Toasting Spices for Flavor and Aroma
You'd become bland, too, if you just sat on the shelf for months! You'd be glad if someone lit a fire under your seed casing. Spices lose their potency from the moment they go into the jar. The best way to bring out the most flavor and aroma in them is to “wake them up” with a light toasting. Usually, this simply enhances the power of the spice, so you get more flavor from less spice. Sometimes, as in the case of cumin and anise, it gives the spice a roundness and new dimension that the spice never would have had without toasting.

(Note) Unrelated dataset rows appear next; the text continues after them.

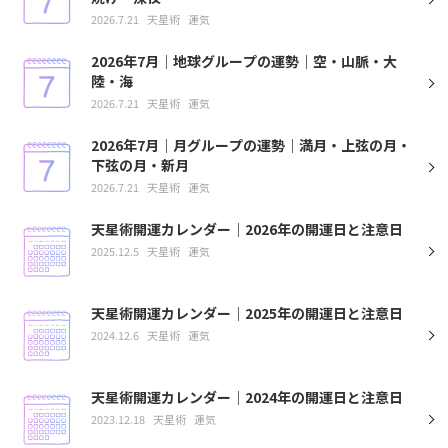
2026.7.21
天星術
運気
2026年7月｜地球グループの運勢｜空・山脈・大
陸・海
2026.7.21
天星術
運気
2026年7月｜月グループの運勢｜満月・上弦の月・
下弦の月・新月
2026.7.21
天星術
運気
天星術開運カレンダー｜2026年の開運日と注意日
2025.12.5
天星術
運気
天星術開運カレンダー｜2025年の開運日と注意日
2024.12.6
天星術
運気
天星術開運カレンダー｜2024年の開運日と注意日
2023.12.18
天星術
運気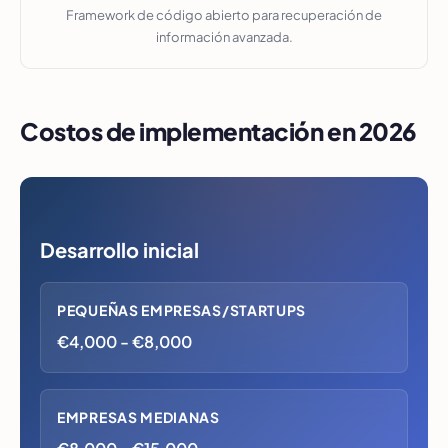
Framework de código abierto para recuperación de
información avanzada.
Costos de implementación en 2026
Desarrollo inicial
PEQUEÑAS EMPRESAS/STARTUPS
€4,000 - €8,000
EMPRESAS MEDIANAS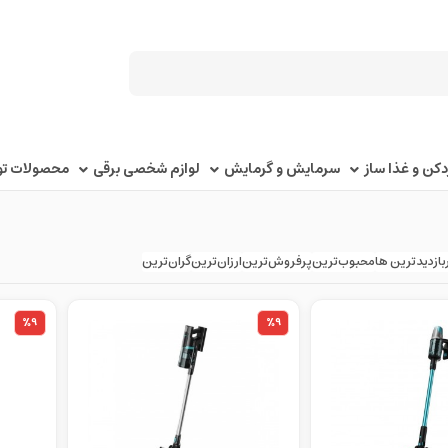
کن و غذا ساز
سرمایش و گرمایش
لوازم شخصی برقی
محصولات توک
بازدیدترین ها
محبوب‌‌ترین
پرفروش‌ترین
ارزان‌ترین
گران‌ترین
%9
%9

For best flavor, buy spices in the most whole form you can find, whether it's seeds, like cumin, coriander, and anise; nuts, like nutmeg; or bark, like cinnamon sticks. I keep a small electric coffee grinder for grinding spices. Natural oils in spices are what give them flavor. These oils evaporate and dissipate with exposure to air. They remain much more intact inside the whole seeds, nuts, roots, or bark, and are unlocked by toasting and grinding. Even powdered spices can benefit greatly from a light toasting. The method is simple:
Sprinkle the spice into a small dry skillet, and heat it over a medium flame until the spice's aroma comes forth. If you're using a powdered spice, that's all you need to do. Go ahead and use the spice from there. For whole spices, you may choose to grind them after toasting. Usually, you don't seek to brown the spices at all, and you never want to turn any part of them black. But certain dishes call for lightly browned spices, which attain a greater degree of flavor complexity.